Quote Originally Posted by joerusso85 View Post
130+ Views and np comments?
I spent some time reading through old threads and this is the conclusion I came to.
If you get a judgement you all set but if the merchant decides to get an attorney, this can become an expensive proposition.
Lets say they have a 20k advance at 1.25 over 9 months. They close the business and we go at them personally. Since it's a receivables purchase and an individual really can't guarantee what the receivables of a company will be, it would really look like a loan on paper. Now that "loan" will fall into usury territory and to me it's not worth litigating. My client think this is the "next big collections market" but I think it's a risky proposition unless your just buying default judgements. Am I missing something here?

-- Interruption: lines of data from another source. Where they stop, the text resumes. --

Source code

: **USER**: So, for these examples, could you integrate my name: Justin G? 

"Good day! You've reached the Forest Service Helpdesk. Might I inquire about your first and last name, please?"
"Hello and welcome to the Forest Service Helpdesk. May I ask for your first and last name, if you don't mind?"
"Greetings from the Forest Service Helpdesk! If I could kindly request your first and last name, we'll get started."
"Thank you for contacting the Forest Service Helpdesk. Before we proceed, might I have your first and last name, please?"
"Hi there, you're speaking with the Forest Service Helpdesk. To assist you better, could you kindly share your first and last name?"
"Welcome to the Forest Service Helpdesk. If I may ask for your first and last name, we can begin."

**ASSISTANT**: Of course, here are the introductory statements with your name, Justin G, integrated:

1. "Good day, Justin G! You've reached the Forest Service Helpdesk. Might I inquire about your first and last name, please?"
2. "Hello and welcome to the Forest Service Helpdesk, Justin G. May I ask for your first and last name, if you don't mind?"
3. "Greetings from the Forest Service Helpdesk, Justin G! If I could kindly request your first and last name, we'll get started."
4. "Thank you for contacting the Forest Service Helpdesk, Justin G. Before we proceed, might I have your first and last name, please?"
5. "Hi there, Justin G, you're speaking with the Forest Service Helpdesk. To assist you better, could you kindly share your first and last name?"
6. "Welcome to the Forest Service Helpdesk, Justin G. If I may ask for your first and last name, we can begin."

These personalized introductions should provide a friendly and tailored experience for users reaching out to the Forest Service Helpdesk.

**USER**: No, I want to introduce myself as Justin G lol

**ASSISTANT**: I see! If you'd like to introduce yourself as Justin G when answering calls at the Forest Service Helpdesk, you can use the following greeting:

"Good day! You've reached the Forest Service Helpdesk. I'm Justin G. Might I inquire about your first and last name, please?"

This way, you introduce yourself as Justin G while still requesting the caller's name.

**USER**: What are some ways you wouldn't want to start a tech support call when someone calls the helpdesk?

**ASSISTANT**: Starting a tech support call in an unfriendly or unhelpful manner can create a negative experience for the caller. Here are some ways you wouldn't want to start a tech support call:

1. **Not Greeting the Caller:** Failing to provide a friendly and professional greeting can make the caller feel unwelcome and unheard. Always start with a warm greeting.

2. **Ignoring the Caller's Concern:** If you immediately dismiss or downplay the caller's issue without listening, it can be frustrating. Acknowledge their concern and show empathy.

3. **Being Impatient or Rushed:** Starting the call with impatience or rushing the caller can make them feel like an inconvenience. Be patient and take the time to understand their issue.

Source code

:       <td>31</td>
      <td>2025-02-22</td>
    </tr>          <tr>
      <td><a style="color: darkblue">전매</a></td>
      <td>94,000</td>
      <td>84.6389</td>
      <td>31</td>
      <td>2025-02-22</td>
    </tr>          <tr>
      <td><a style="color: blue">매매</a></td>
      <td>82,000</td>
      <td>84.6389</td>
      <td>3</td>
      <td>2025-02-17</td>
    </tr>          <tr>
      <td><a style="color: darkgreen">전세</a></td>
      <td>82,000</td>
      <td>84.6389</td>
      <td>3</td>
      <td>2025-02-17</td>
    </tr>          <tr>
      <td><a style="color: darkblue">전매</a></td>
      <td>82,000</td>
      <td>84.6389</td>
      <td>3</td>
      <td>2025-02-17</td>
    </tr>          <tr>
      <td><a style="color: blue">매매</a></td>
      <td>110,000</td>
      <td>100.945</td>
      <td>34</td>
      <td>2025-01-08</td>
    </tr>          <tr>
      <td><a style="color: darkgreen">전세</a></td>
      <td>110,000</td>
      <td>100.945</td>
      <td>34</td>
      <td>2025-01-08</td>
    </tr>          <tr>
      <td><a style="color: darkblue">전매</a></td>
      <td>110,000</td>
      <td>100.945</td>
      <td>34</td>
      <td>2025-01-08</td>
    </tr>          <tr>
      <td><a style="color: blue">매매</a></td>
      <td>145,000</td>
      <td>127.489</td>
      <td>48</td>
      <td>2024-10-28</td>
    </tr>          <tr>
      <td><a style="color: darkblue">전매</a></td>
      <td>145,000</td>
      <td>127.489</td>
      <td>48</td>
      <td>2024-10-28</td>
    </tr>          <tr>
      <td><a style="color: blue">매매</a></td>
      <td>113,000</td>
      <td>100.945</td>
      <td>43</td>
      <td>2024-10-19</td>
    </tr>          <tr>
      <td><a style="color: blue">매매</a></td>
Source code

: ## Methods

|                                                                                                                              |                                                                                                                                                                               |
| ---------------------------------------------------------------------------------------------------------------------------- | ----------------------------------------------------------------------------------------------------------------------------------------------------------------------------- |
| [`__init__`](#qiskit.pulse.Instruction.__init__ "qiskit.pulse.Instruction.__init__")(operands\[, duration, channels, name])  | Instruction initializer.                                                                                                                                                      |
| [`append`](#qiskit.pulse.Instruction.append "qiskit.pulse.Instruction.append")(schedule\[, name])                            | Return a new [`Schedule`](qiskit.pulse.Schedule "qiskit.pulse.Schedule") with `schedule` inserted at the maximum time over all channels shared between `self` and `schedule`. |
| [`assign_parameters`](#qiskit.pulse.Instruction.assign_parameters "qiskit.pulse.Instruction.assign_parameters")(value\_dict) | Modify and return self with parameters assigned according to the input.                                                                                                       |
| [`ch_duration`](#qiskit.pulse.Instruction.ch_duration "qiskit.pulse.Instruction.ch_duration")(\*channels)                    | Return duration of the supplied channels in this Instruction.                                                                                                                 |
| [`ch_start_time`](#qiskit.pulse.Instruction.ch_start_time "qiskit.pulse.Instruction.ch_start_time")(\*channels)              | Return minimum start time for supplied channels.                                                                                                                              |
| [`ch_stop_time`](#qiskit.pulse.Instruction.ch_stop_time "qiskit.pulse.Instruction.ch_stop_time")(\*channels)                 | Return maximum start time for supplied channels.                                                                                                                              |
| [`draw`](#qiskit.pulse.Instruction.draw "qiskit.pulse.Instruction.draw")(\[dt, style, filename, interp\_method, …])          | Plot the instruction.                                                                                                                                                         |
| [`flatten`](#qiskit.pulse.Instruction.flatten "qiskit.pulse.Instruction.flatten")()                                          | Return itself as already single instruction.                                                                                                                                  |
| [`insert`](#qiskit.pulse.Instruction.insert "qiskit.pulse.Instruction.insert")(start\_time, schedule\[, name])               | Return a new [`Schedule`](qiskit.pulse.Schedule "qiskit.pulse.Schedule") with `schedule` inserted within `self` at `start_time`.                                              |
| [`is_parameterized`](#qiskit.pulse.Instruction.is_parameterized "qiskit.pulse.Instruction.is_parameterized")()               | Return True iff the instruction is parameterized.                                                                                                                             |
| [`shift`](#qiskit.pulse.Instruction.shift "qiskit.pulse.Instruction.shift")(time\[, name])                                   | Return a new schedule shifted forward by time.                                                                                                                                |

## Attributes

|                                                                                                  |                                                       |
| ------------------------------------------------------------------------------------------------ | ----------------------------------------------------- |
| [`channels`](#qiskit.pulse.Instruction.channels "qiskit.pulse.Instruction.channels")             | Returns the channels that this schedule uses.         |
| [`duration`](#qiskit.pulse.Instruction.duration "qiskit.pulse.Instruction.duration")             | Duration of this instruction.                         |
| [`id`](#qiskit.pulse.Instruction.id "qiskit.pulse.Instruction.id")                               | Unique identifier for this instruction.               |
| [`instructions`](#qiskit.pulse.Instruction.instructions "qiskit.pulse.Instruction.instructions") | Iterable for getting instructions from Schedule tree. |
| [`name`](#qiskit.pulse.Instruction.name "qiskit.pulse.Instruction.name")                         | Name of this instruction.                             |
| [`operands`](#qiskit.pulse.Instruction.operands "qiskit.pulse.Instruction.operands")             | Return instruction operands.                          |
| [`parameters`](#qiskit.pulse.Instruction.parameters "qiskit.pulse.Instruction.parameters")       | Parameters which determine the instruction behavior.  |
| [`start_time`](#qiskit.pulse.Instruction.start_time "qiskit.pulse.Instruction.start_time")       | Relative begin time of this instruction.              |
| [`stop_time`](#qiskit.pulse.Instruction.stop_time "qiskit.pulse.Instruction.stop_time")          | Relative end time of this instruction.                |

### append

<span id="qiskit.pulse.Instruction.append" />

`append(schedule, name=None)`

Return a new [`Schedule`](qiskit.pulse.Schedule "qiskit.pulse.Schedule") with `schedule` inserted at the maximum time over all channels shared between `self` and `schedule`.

Most merchants do actually contractually default before closing their business (e.g. stopped or rejected payments). Even if they don't, many folks (mostly in the high risk space) try to collect by deeming a default with crazy terms in the contract (e.g. two missed payments). 10% collected is a benchmark used by many collection firms.

Quote Originally Posted by anydealfunded View Post
The client "guaranteed performance" of the business.
If it's a MCA not a loan, it's a guarantee of performance of the terms of the contract, not performance of the business. This means they technically just need to follow the contract, and there should be no recourse even if business fails. But pursuant to the first point, that rarely happens.